La fin se prête-t-elle à plusieurs interprétations critiques ?

La fin de Jeux interdits se prête à plusieurs interprétations critiques, et cette pluralité explique sa longévité. Le film a reçu un accueil international majeur, avec un Oscar en 1953, mais son dernier plan n’impose pas une lecture unique. Il articule à la fois un traumatisme intime, une critique des adultes et une vision historique de la société française en temps de guerre. Les lectures psychologique et morale se renforcent souvent au lieu de s’exclure. Pour aller plus loin, les deux axes ci-dessous résument les analyses les plus solides à partir des sources disponibles.

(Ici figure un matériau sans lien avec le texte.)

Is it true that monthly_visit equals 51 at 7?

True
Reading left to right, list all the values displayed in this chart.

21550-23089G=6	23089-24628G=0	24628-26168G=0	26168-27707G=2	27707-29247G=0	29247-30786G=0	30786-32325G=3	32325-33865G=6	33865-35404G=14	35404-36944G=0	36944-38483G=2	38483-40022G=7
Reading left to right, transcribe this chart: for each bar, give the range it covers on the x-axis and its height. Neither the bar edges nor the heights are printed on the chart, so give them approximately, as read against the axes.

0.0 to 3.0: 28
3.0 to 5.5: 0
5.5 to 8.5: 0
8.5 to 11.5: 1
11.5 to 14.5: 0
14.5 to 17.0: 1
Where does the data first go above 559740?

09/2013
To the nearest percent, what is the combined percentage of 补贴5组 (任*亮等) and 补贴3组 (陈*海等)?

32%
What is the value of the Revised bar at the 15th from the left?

Une lecture psychologique centrée sur le traumatisme de Paulette

La lecture psychologique voit dans le film le parcours d’une enfant qui tente de répéter, déplacer et contenir un choc initial. La mort des parents, puis celle du chien, ouvrent une faille que le cimetière miniature aide à structurer. Le rituel avec Michel fonctionne comme une défense provisoire contre la désorganisation psychique. La fin détruit cette défense et replace Paulette dans une situation de perte brute. Cette lecture gagne en force parce que tout le film épouse sa perspective, y compris par les choix de cadre et de hauteur de caméra mentionnés par l’INA. Pour aller plus loin, une autre lecture insiste sur la responsabilité du monde adulte.

Une lecture morale et sociale du regard porté sur les adultes

La lecture morale et sociale observe que les adultes de Jeux interdits gèrent mal la guerre, les enfants et même leurs propres rites. Les analyses d’Argoul ou de Benshi insistent sur un arrière-plan de défaite, d’égoïsme et de confusion collective. La querelle autour des croix et des soupçons familiaux prend plus de place que la détresse réelle de Paulette. Le final sanctionne cette incapacité, les adultes déplacent l’enfant, mais ne la sauvent pas symboliquement. Cette perspective n’annule pas la dimension intime du film. Elle montre plutôt comment le drame individuel se développe dans un cadre social défaillant. Pour aller plus loin, la clôture du film reste marquante précisément parce qu’elle tient ensemble ces deux niveaux de lecture.

Jeux interdits construit sa fin autour d’une double perte, d’abord familiale, puis affective avec la séparation d’avec Michel. Le cimetière miniature, les croix et la foule finale montrent que le jeu servait de réponse provisoire à un traumatisme né en 1940. La mise en scène de René Clément et la musique prolongent cette lecture en maintenant le regard de l’enfant jusqu’au dernier plan.